Available data:
BEGIN

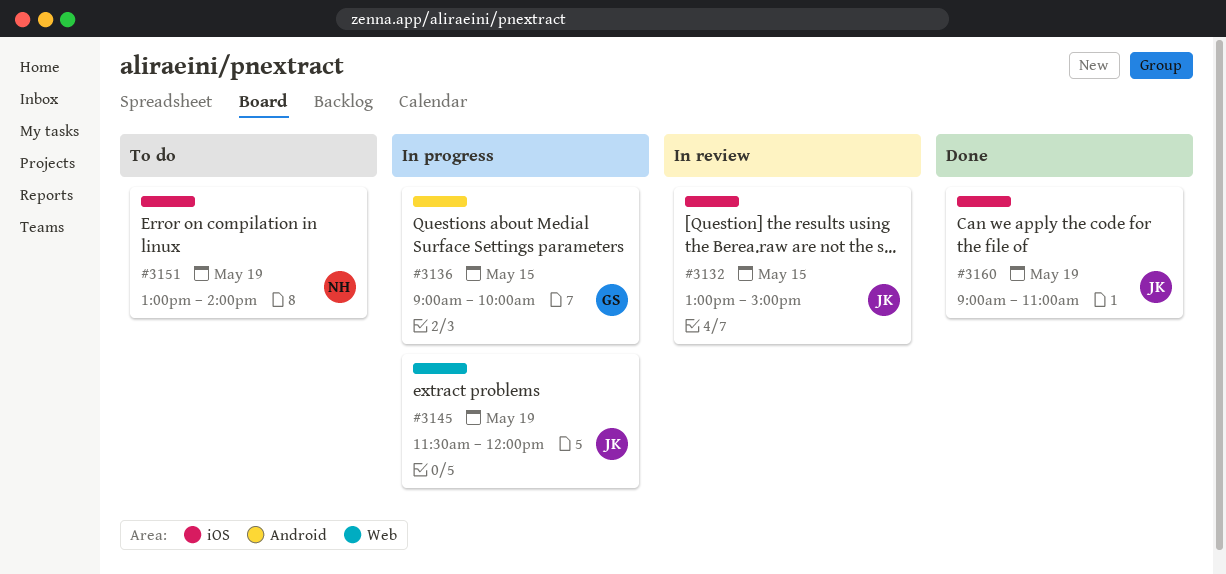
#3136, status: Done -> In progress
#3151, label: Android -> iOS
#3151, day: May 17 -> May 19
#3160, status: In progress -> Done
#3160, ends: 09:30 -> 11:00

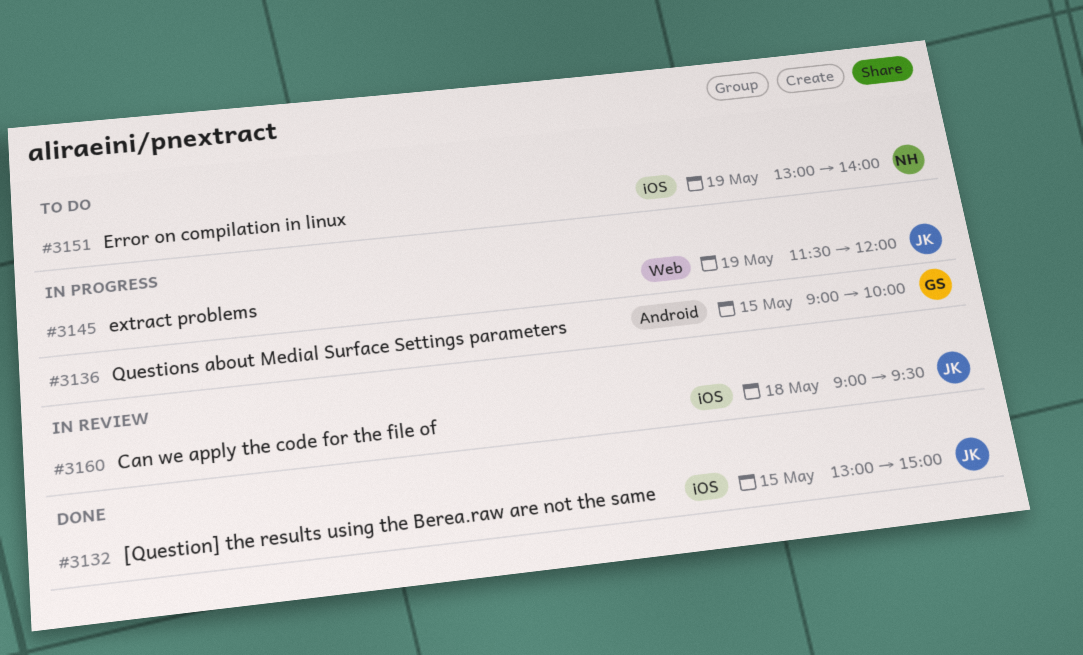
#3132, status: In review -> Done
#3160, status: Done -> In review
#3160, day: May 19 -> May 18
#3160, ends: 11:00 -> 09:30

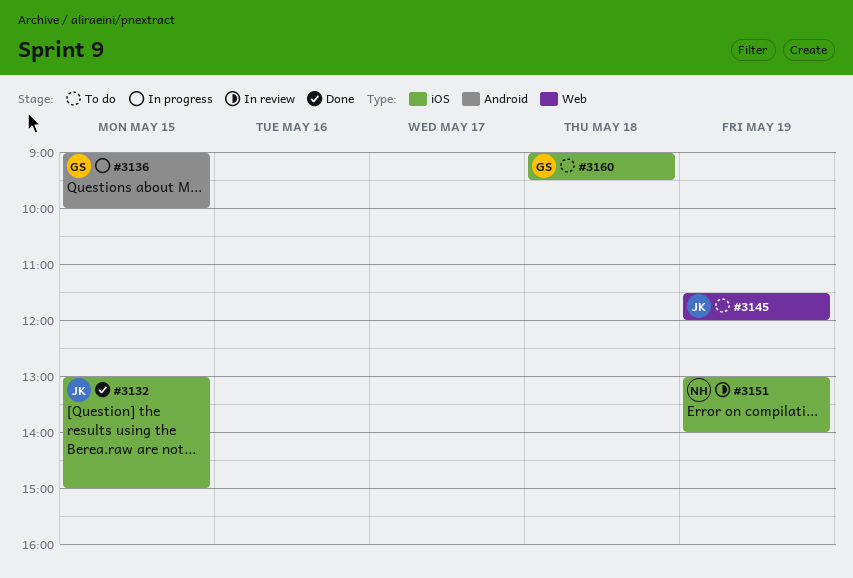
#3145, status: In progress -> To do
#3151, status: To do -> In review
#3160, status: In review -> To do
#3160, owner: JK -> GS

END

Work to be completed: Each record above is to be returned unchanged, while any picture it holds stays out.

Solution for this task:
#3136, status: Done -> In progress
#3151, label: Android -> iOS
#3151, day: May 17 -> May 19
#3160, status: In progress -> Done
#3160, ends: 09:30 -> 11:00

#3132, status: In review -> Done
#3160, status: Done -> In review
#3160, day: May 19 -> May 18
#3160, ends: 11:00 -> 09:30

#3145, status: In progress -> To do
#3151, status: To do -> In review
#3160, status: In review -> To do
#3160, owner: JK -> GS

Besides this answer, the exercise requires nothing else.